Below, find a diagram with the components that comprise an instance of Cumulus.
This diagram details all of the major architectural components of a Cumulus deployment.
While the diagram can feel complex, it can easily be digested in several major components:
End Users can access data via Cumulus's
distribution submodule, which includes ASF's thin egress application, this provides authenticated data egress, temporary S3 links and other statistics features.
End user exposure of Cumulus's holdings is expected to be provided by an external service.
For NASA use, this is assumed to be CMR in this diagram.
The core of the ingest and processing capabilities in Cumulus is built into the deployed AWS Step Function workflows. Cumulus rules trigger workflows via either Cloud Watch rules, Kinesis streams, SNS topic, or SQS queue. The workflows then run with a configured Cumulus message, utilizing built-in processes to report status of granules, PDRs, executions, etc to the Data Persistence components.
Workflows can optionally report granule metadata to CMR, and workflow steps can report metrics information to a shared SNS topic, which could be subscribed to for near real time granule, execution, and PDR status. This could be used for metrics reporting using an external ELK stack, for example.
Cumulus entity state data is stored in a set of PostgreSQL compatible database, and is exported to an Elasticsearch instance for non-authoritative querying/state data for the API and other applications that require more complex queries. Currently the entity state data is replicated in DynamoDB and this will be removed in a future release.
Discovering data for ingest is handled via workflow step components using Cumulus
collection configurations and various triggers. Data can be ingested from AWS S3, FTP, HTTPS and more.
Cumulus utilizes a user-provided PostgreSQL database backend. For improved API search query efficiency Cumulus provides data replication to an Elasticsearch instance. For legacy reasons, Cumulus is currently also deploying a DynamoDB datastore, and writes are replicated in parallel with the PostgreSQL database writes. The DynamoDB replicated tables and parallel writes will be removed in future releases.

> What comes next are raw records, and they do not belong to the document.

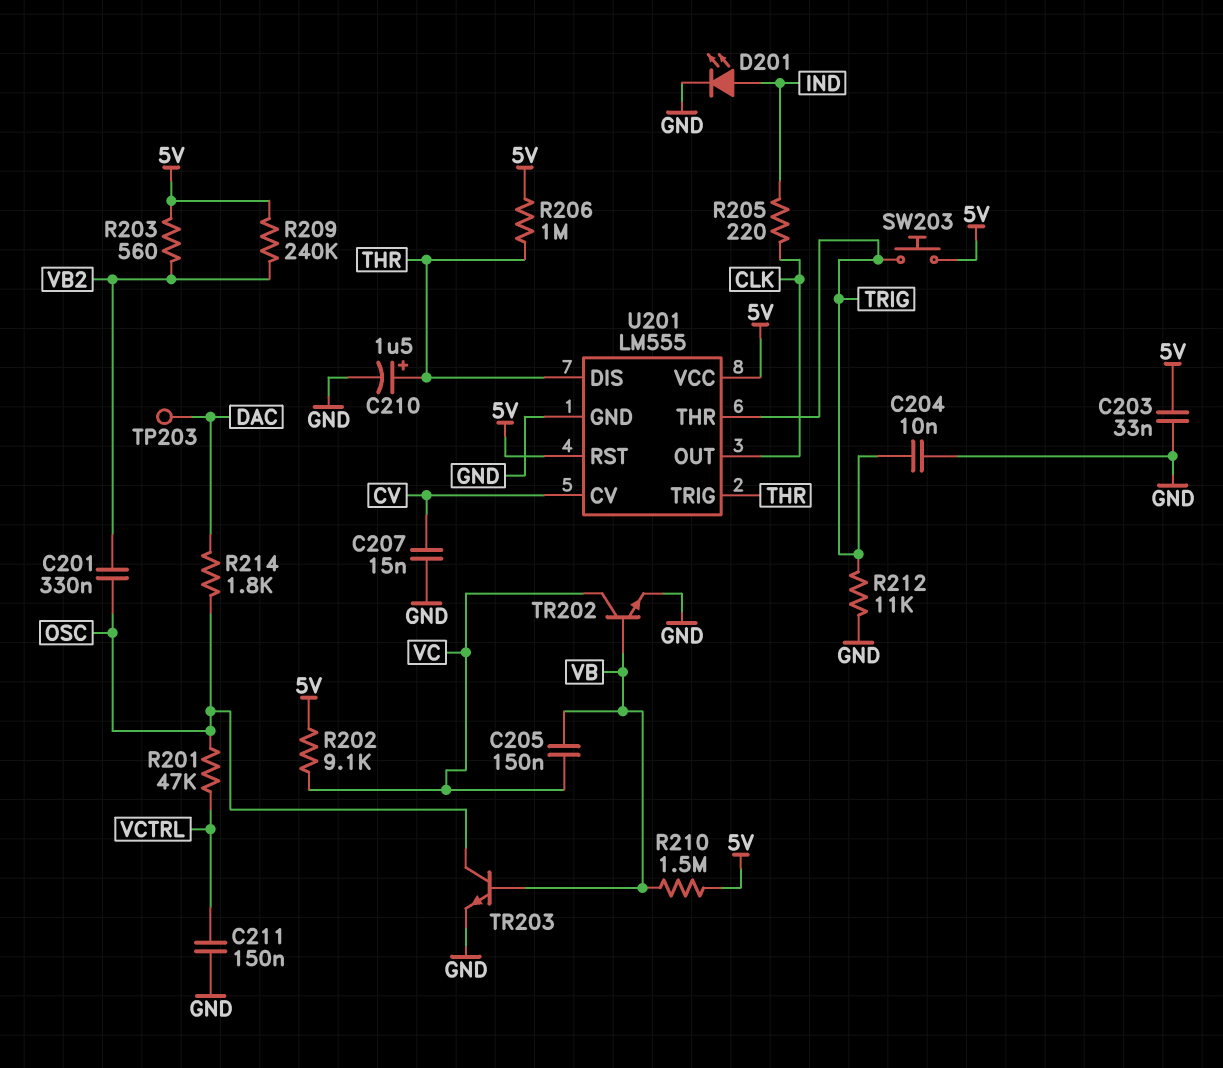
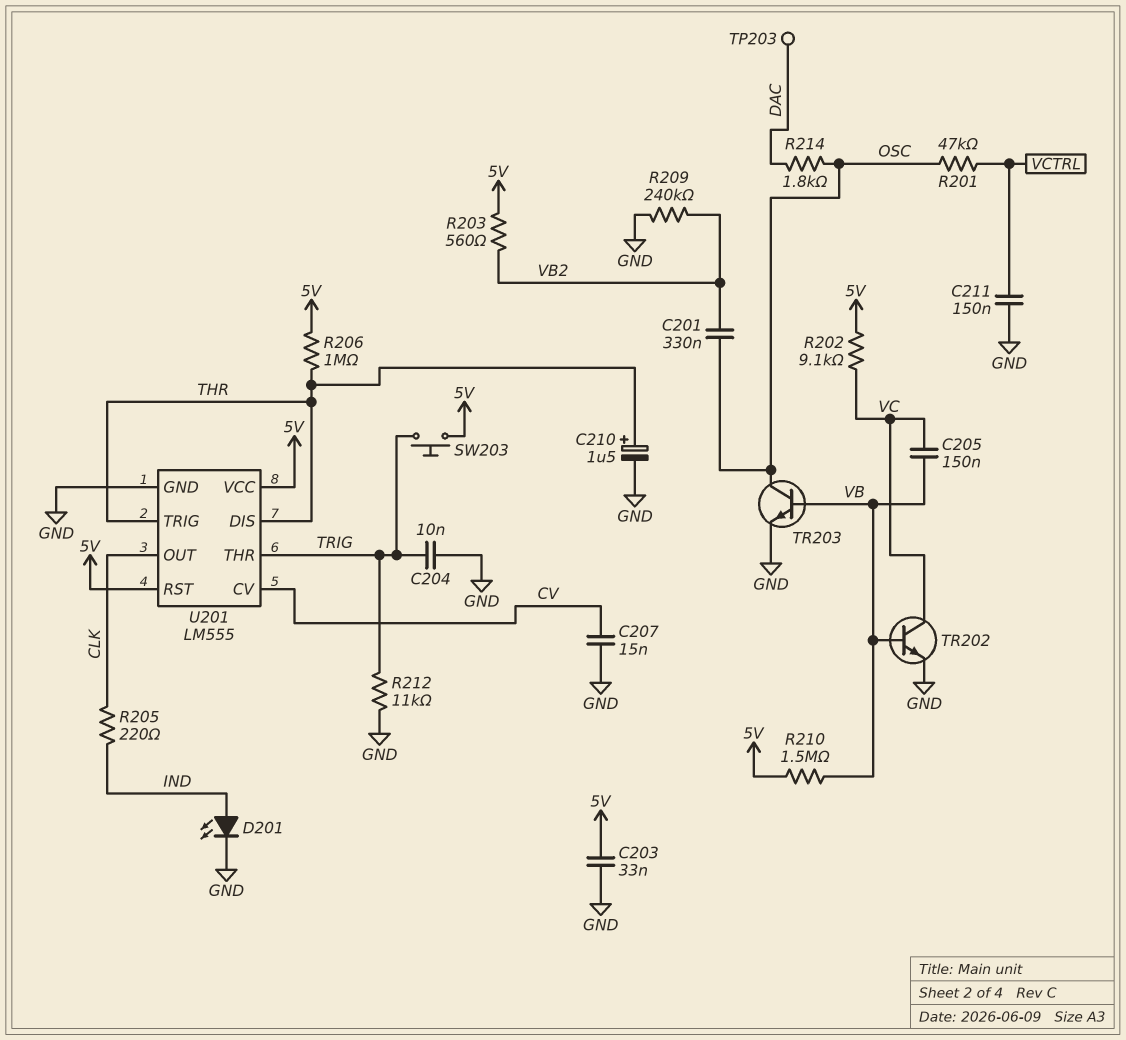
R209: 240k (5V, VB2) -> 240k (GND, VB2)

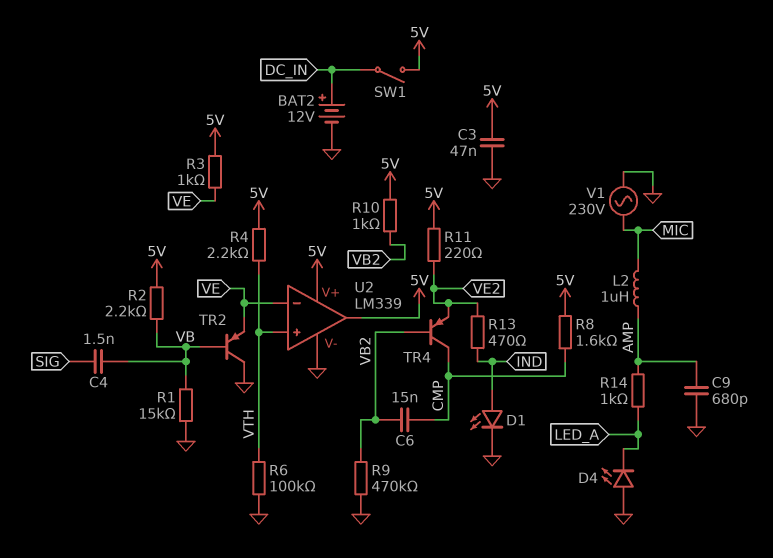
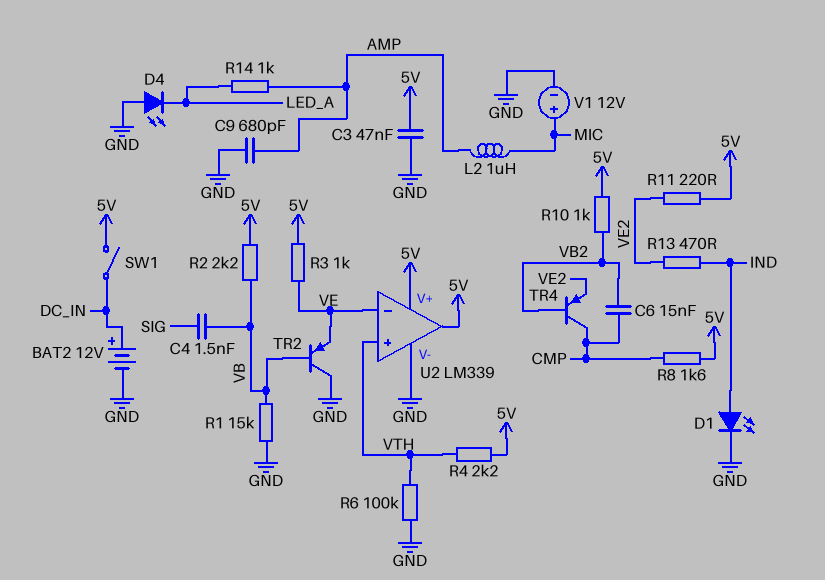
R9: 470k (GND, VB2) -> none
V1: AC 230V (GND, MIC) -> 12V (plus MIC, minus GND)

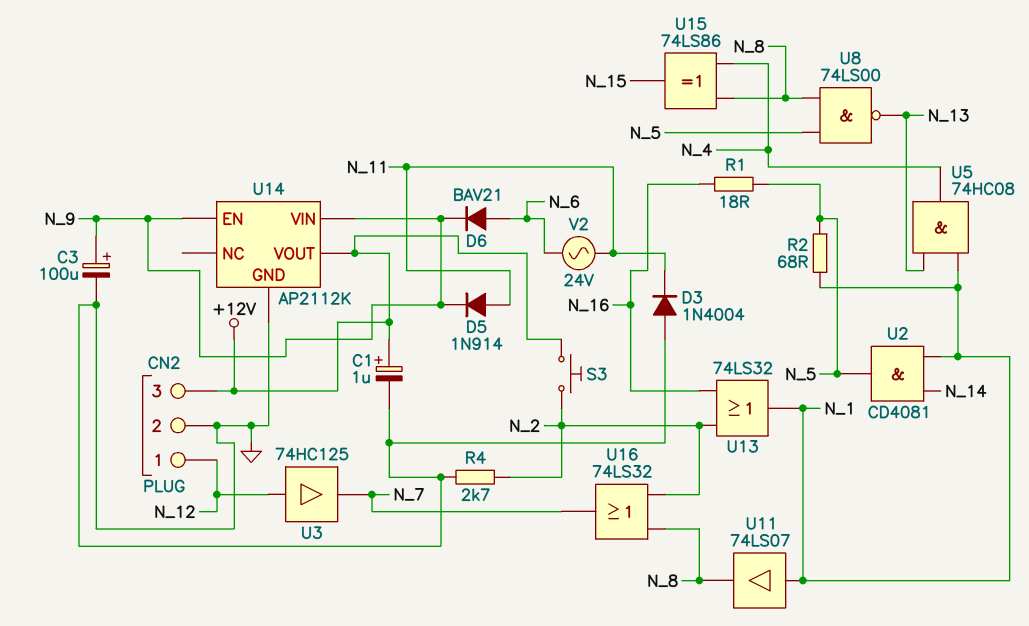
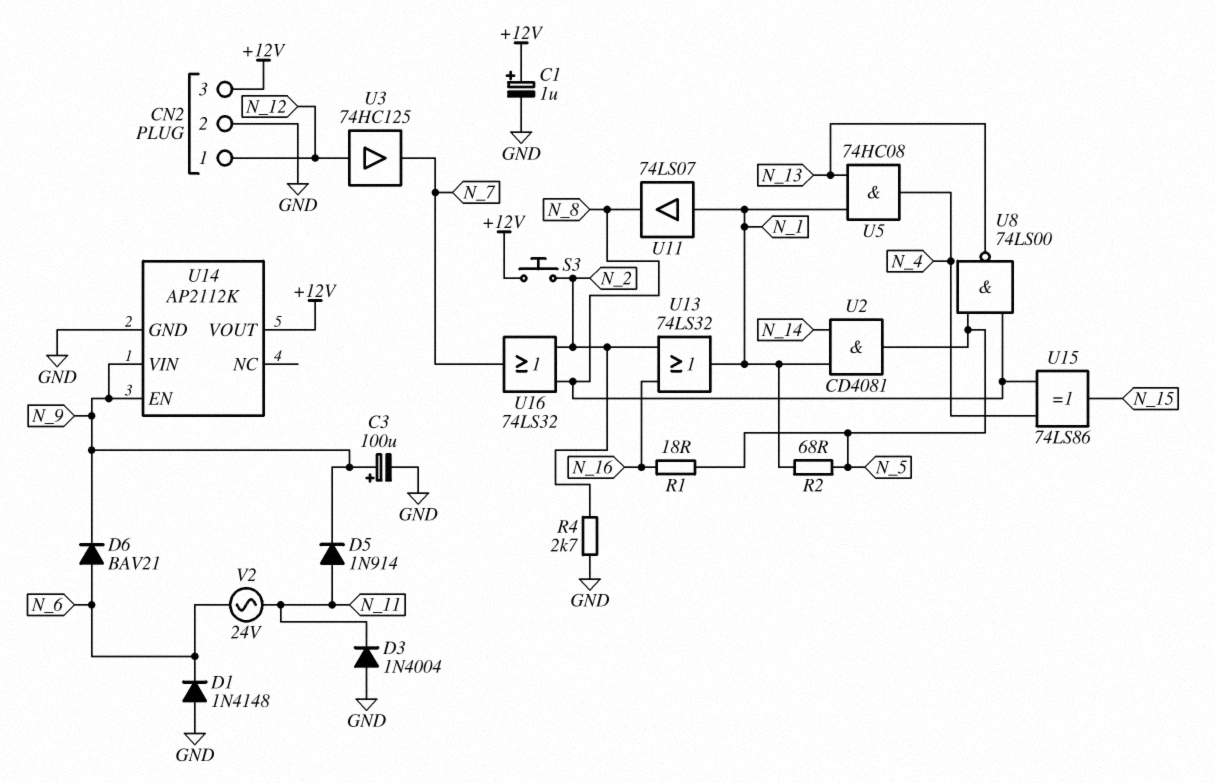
D1: none -> diode 1N4148 (A GND, K N_6)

PostgreSQL Database Schema Diagram
Cumulus is deployed via Terraform and is organized internally into two separate top-level modules, as well as several external modules.
The Cumulus module, which contains multiple internal submodules, deploys all of the Cumulus components that are not part of the
Data Persistence portion of this diagram.
The data persistence module provides the
Data Persistence portion of the diagram.
Other modules are provided as artifacts on the release page for use in users configuring their own deployment and contain extracted subcomponents of the cumulus module. For more on these components see the components documentation.